[BEGIN]
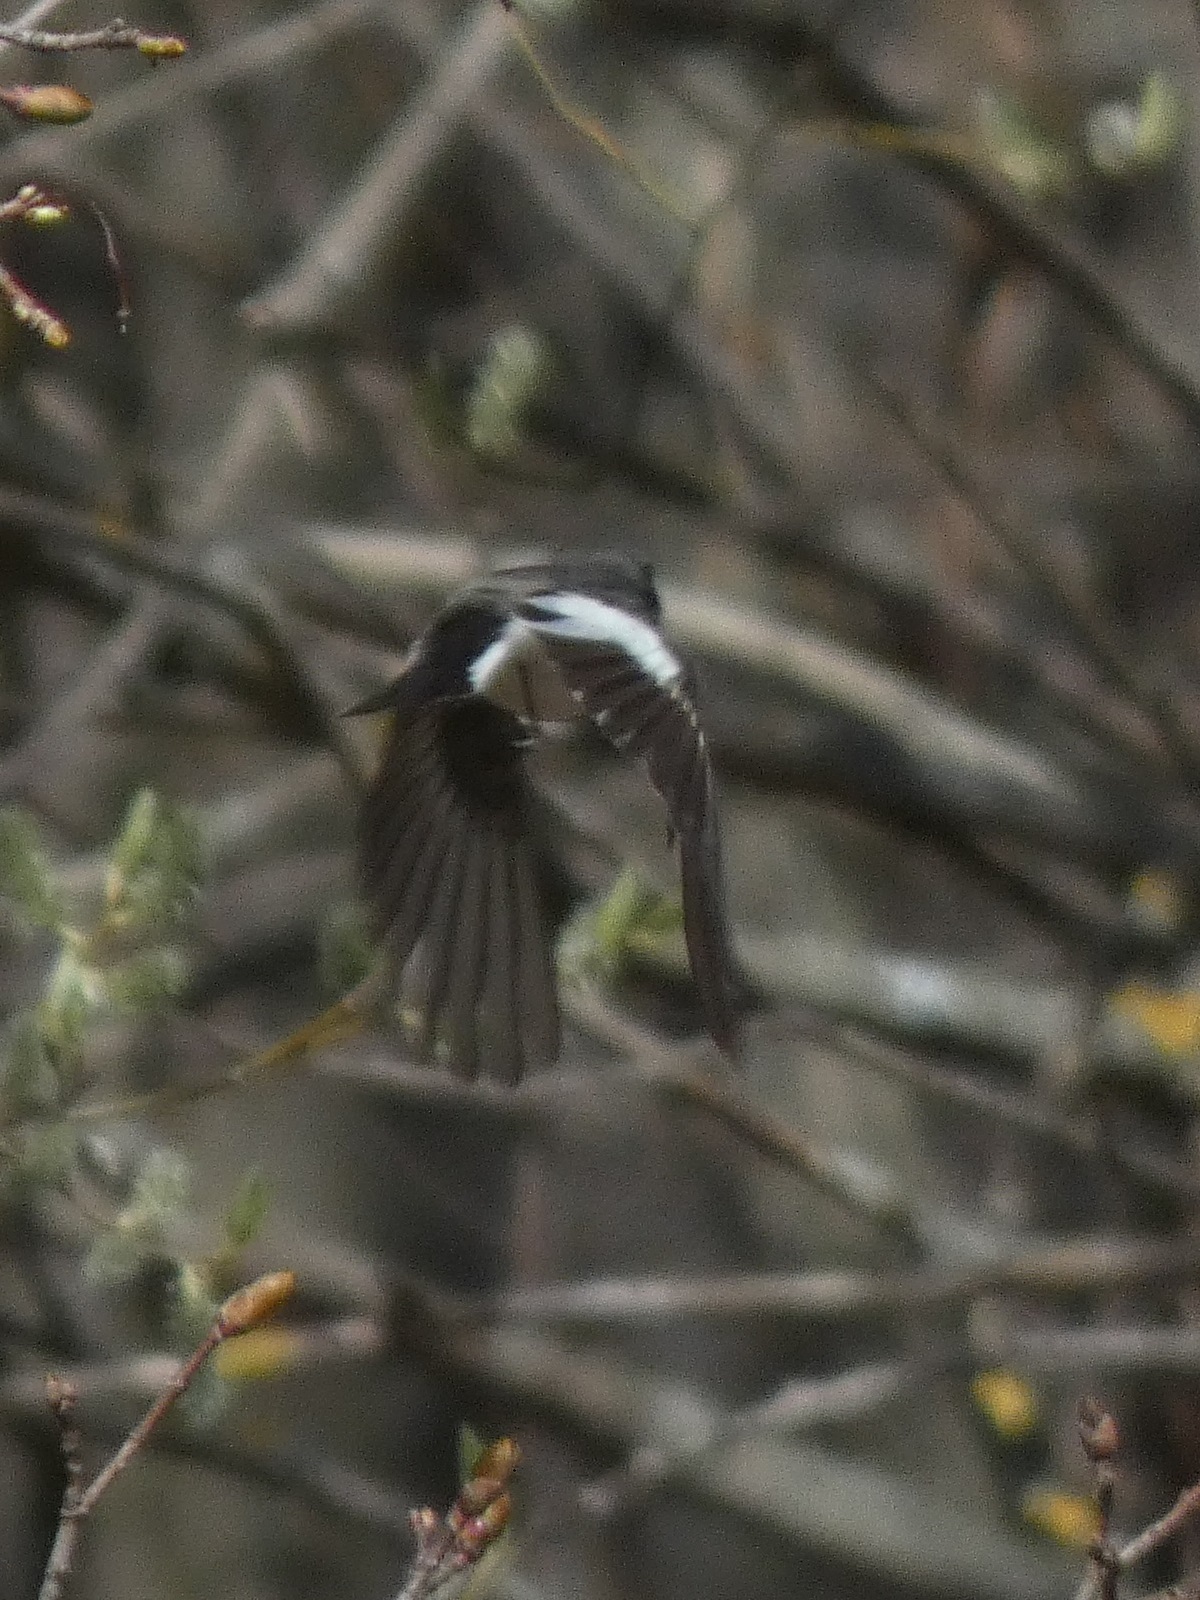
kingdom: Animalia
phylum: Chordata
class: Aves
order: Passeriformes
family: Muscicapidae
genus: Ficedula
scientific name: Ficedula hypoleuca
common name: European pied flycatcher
[END]
Instructions for the task: Render the lines of the records above as a Markdown table with the columns Row and Line, giving each line its row number and skipping blank lines. Leave the pictures out of the answer.

Answer below:
| Row | Line |
|---|---|
| 1 | kingdom: Animalia |
| 2 | phylum: Chordata |
| 3 | class: Aves |
| 4 | order: Passeriformes |
| 5 | family: Muscicapidae |
| 6 | genus: Ficedula |
| 7 | scientific name: Ficedula hypoleuca |
| 8 | common name: European pied flycatcher |